I wish the theme of the monk was expanded to the general wuxia/anime martial artist/JRPG character and other unarmored but weapon wielding characters. Remove the forced unarmed fighting thing and allow them to use different weapon. I would also ignore the whole: use DEX for weapon. but not all of them: have their armorless feature give them a flat AC bonus when unarmored.
  • Gain +2 or 3 AC when unarmored, can still use shields (to allow for the 300's Spartans or LoZ's Link build). No AC bonus added by Wis.
  • Techniques DC based on their Wis mod.
  • This would make them reliant on 2 stats, like most gish-y character, with Con being an important third stat. You could go with Dex build to boost your AC and use smaller weapon, or go Str and have a lower AC but use bigger weapons.

High str, Medium dex, con, wis could be Link, Cloud, or any sohei with an halberd, or a gladiators.
High dex, Medium str, con, wis could be a duelist or swashbucker, you traditional ninja or two-daggers dancer.

Make them not based of the old trope of mystical ascetic martial artist, but more as characters that use their fighting style as a way of life.
 

Asisreo

Fiendish Attorney
I know that nobody complains about Druids because wow!
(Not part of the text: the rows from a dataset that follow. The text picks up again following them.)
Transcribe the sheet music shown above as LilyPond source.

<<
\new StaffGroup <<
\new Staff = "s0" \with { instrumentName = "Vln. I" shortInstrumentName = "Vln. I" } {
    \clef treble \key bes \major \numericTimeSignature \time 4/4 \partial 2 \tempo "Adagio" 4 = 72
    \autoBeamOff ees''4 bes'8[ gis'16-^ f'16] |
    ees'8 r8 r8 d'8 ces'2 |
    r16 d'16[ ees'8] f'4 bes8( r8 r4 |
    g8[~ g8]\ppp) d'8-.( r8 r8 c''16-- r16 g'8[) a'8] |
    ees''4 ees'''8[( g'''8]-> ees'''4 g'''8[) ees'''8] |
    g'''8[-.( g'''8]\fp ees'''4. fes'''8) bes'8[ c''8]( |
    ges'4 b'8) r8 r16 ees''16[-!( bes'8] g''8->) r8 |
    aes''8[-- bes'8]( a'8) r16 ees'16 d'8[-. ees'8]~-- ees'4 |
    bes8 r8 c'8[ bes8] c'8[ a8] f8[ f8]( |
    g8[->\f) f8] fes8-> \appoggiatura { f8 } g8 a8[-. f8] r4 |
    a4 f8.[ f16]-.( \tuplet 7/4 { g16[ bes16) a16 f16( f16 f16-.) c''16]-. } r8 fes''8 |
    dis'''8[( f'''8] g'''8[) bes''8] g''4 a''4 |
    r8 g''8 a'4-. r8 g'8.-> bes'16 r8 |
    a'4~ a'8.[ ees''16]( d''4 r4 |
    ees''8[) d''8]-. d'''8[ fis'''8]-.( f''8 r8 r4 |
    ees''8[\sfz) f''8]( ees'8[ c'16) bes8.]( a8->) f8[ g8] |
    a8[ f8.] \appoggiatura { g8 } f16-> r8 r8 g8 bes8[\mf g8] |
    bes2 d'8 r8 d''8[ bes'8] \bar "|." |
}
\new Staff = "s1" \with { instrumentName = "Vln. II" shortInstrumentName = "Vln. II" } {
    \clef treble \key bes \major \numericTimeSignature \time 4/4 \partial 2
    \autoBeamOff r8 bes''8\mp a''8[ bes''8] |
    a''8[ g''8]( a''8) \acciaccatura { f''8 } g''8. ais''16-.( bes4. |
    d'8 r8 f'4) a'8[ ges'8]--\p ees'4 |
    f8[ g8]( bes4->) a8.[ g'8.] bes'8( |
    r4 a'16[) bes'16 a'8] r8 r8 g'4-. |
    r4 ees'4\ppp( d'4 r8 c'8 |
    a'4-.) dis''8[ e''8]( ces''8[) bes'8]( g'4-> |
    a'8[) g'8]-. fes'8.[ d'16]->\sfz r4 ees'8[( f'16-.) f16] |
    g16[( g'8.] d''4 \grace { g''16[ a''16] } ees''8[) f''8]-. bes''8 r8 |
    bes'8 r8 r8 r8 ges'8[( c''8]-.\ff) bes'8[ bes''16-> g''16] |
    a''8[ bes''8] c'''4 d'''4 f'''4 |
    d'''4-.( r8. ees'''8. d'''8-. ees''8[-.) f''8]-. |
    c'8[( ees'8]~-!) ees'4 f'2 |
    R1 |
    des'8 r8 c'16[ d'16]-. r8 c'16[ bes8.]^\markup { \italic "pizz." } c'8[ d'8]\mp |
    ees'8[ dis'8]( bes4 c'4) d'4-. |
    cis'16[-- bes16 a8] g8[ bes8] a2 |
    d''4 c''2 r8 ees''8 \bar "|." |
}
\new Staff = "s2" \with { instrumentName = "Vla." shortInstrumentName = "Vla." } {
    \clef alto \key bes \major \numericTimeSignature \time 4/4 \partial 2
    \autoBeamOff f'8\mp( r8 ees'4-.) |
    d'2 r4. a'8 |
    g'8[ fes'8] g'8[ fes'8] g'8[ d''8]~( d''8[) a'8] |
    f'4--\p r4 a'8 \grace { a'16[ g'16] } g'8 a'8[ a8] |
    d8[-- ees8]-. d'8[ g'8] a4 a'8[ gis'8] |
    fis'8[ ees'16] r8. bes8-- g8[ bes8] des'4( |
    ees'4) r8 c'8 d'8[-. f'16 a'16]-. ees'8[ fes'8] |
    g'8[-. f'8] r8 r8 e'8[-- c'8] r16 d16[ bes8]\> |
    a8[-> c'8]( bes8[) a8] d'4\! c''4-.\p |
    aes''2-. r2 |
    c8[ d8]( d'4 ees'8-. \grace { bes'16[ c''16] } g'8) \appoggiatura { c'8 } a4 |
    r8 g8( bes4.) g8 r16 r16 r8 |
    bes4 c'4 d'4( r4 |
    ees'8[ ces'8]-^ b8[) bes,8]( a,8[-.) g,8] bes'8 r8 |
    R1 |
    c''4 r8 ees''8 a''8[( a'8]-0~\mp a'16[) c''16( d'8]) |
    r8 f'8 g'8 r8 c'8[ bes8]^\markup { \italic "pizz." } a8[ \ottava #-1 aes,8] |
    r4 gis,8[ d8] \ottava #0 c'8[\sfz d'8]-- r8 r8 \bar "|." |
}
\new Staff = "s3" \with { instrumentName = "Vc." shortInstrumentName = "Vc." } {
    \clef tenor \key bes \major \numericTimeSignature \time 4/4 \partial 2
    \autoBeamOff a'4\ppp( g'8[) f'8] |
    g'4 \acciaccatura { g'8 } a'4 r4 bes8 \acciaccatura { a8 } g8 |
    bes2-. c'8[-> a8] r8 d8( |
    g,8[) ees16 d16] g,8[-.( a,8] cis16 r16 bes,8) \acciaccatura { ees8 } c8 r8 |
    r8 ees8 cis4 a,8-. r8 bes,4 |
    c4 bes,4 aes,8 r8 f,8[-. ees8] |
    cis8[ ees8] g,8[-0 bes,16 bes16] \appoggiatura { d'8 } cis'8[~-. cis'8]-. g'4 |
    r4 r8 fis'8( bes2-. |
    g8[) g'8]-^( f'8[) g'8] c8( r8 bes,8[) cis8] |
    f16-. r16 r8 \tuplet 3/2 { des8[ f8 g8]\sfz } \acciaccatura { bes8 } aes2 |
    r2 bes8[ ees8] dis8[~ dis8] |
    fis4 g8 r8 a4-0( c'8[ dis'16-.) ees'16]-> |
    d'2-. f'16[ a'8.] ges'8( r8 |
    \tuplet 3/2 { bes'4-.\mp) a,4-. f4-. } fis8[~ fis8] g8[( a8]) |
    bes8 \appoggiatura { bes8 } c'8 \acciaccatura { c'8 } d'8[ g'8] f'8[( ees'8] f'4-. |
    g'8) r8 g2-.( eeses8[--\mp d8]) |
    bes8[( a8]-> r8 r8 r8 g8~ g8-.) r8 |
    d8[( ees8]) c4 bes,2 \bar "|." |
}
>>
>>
Druid is so tanky and powerful when moon! but, honestly, why is the Druid's main form usually as an animal? Druids should be less beastboy and more Dryad. I get that they're good mechanically but what their flavor is supposed to be versus what the class portrays feels like 2 completely different things.

There shouldn't even be any debate whether a martial can tank better than a druid. A druid should always get their teeth knocked in even in wildshape during melee.
 

CapnZapp

Legend
I voted Ranger and Sorcerer.

They're the only two PHB classes that desperately need help.

That doesn't mean Level Up should ignore other classes. You asked which classes need help the most. Beastmasters and Wild Mages are the only two subclasses I consider unplayable out of the book.

Sure Berserker Barbarians and Four Elements Monks are mechanically unsound as well, and Land Druids are weaker than Moon Druids, and so on, but not to the extent of the problems of those Ranger and Sorcerer subclasses.